## Per-instance keypoint data
-=-=-

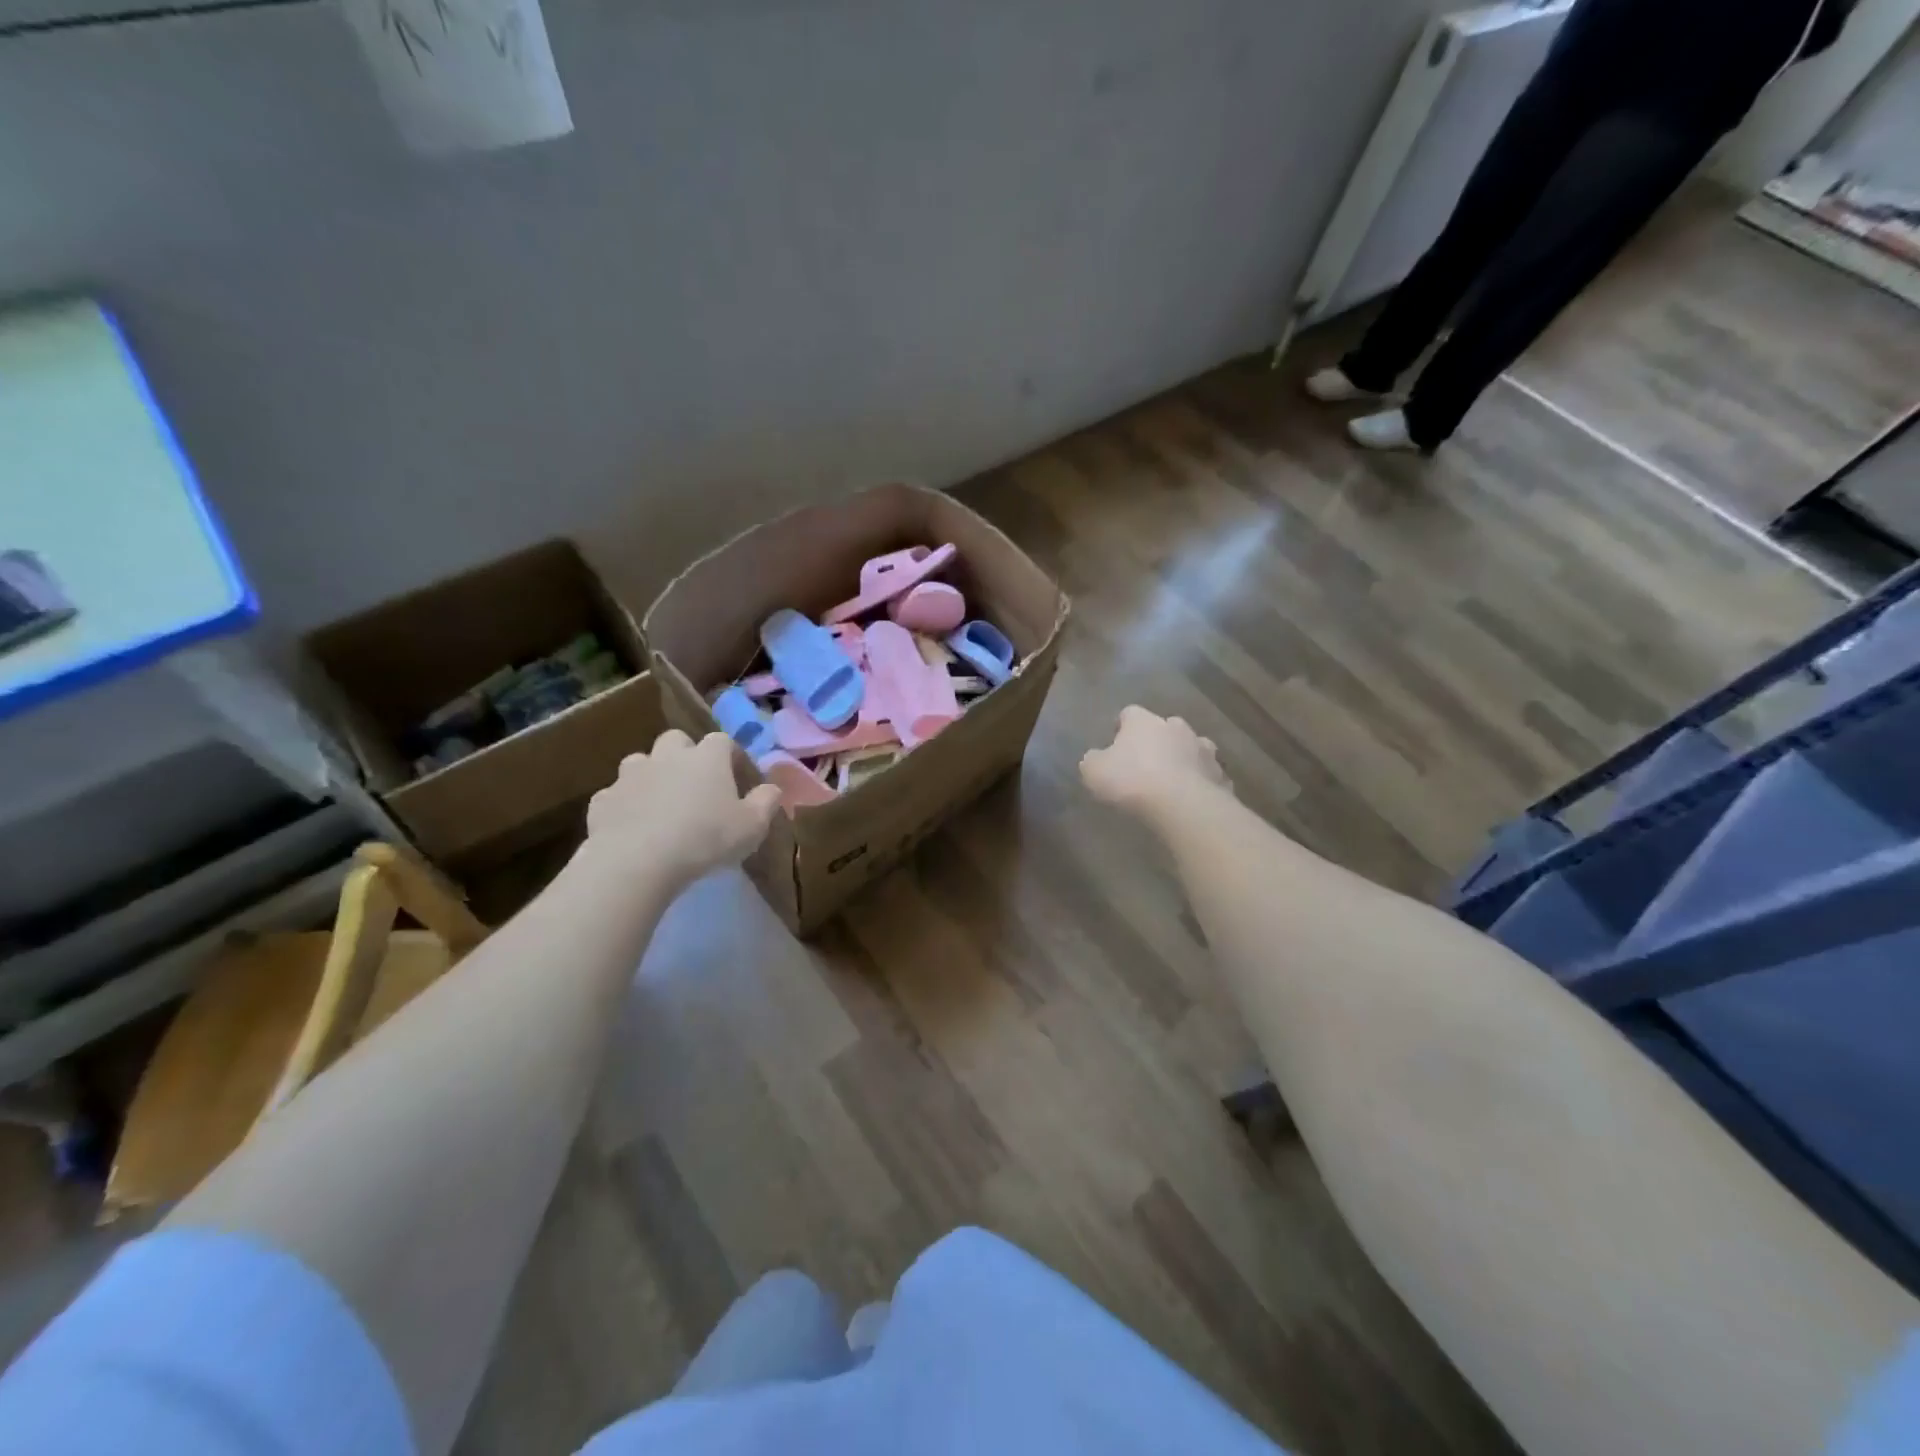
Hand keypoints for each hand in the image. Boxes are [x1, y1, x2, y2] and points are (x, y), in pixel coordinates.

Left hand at [585, 730, 782, 889]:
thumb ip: (766, 803)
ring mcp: (630, 775)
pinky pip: (616, 795)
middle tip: (695, 783)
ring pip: (640, 762)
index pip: (722, 741)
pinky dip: (624, 804)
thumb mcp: (752, 826)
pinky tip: (631, 826)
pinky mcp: (603, 800)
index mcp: (707, 757)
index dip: (730, 755)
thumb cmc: (705, 839)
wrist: (637, 861)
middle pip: (676, 740)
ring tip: (660, 803)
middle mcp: (668, 756)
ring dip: (651, 775)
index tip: (736, 775)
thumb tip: (773, 788)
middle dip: (685, 755)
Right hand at [1080, 706, 1228, 819]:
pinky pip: (1207, 776)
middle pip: (1165, 728)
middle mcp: (1176, 727)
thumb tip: (1097, 757)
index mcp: (1144, 722)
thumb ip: (1094, 760)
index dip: (1121, 727)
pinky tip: (1190, 801)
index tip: (1115, 742)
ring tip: (1172, 782)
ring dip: (1182, 760)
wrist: (1182, 806)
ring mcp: (1203, 750)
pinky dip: (1199, 783)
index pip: (1129, 713)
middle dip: (1157, 741)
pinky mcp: (1220, 775)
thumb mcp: (1094, 771)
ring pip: (1191, 749)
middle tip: (1145, 763)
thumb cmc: (1132, 781)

-=-=-

## Exercise brief
Your task is to reproduce every record exactly while omitting the pictures.

## Your solution
Hand keypoints for each hand in the image. Boxes are [x1, y1, x2, y2] and points are (x, y), in pixel coordinates.

Left hand at [585, 730, 782, 889]:
thumb ip: (766, 803)
ring mcp: (630, 775)
pinky pip: (616, 795)
middle tip: (695, 783)
ring pip: (640, 762)
index pip: (722, 741)
pinky dip: (624, 804)
thumb mcp: (752, 826)
pinky tip: (631, 826)
pinky mcp: (603, 800)
index mcp: (707, 757)
index dip: (730, 755)
thumb cmc: (705, 839)
wrist: (637, 861)
middle pip: (676, 740)
ring tip: (660, 803)
middle mcp: (668, 756)
ring dip: (651, 775)
index tip: (736, 775)
thumb tip: (773, 788)
middle dip: (685, 755)
Right hand at [1080, 706, 1228, 819]:
pinky pip: (1207, 776)
middle pip: (1165, 728)
middle mcp: (1176, 727)
thumb tip: (1097, 757)
index mcp: (1144, 722)
thumb ip: (1094, 760)
index dip: (1121, 727)
pinky tip: (1190, 801)
index tip: (1115, 742)
ring tip: (1172, 782)
ring dip: (1182, 760)
wrist: (1182, 806)
ring mcp: (1203, 750)
pinky dip: (1199, 783)
index pip: (1129, 713)
middle dip: (1157, 741)
pinky mcp: (1220, 775)
thumb mcp: (1094, 771)
ring pip: (1191, 749)
middle tip: (1145, 763)
thumb cmc: (1132, 781)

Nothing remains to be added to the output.